▶ [Instruction] Can you put the lines of the items below into a numbered list, starting at the line that contains "Minute 0: median" and ending with the last line of the items, with blank lines and pictures left out?

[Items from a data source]
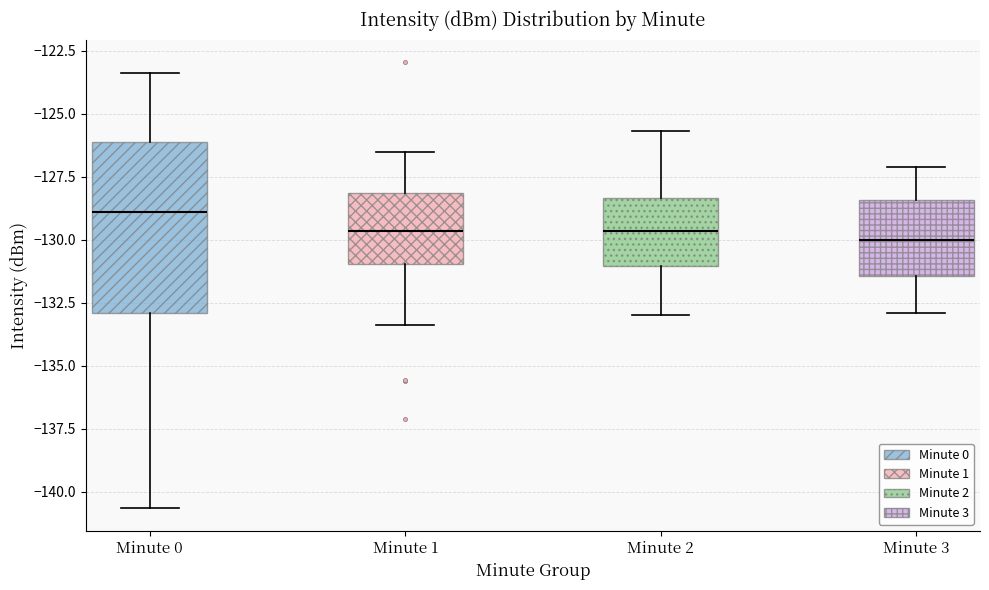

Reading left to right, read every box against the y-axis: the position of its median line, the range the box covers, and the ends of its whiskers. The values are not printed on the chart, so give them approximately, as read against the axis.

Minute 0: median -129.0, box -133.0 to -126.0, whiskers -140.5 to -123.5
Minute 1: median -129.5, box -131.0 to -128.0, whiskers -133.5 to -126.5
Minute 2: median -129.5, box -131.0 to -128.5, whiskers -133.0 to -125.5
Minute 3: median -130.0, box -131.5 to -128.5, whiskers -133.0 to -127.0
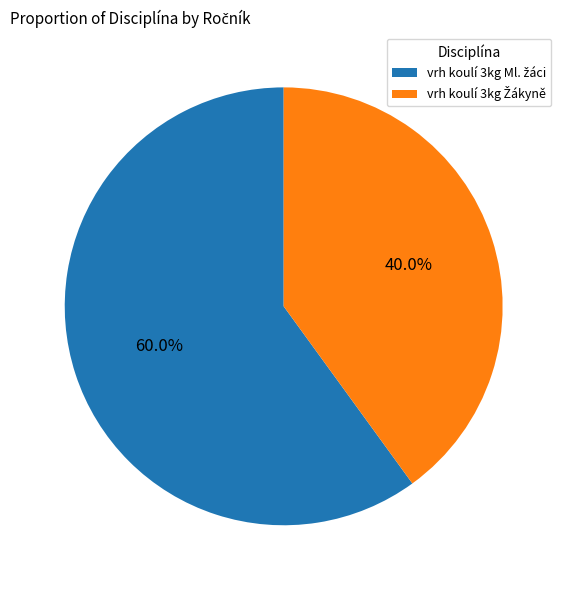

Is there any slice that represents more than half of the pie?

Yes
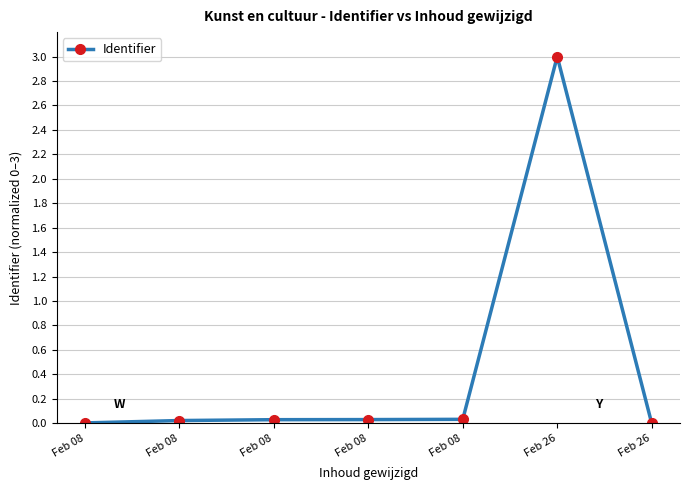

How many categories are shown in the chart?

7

▶ [Answer to this exercise]
1. Minute 0: median -129.0, box -133.0 to -126.0, whiskers -140.5 to -123.5
2. Minute 1: median -129.5, box -131.0 to -128.0, whiskers -133.5 to -126.5
3. Minute 2: median -129.5, box -131.0 to -128.5, whiskers -133.0 to -125.5
4. Minute 3: median -130.0, box -131.5 to -128.5, whiskers -133.0 to -127.0
5. Is there any slice that represents more than half of the pie?
6. Yes
7. How many categories are shown in the chart?
8. 7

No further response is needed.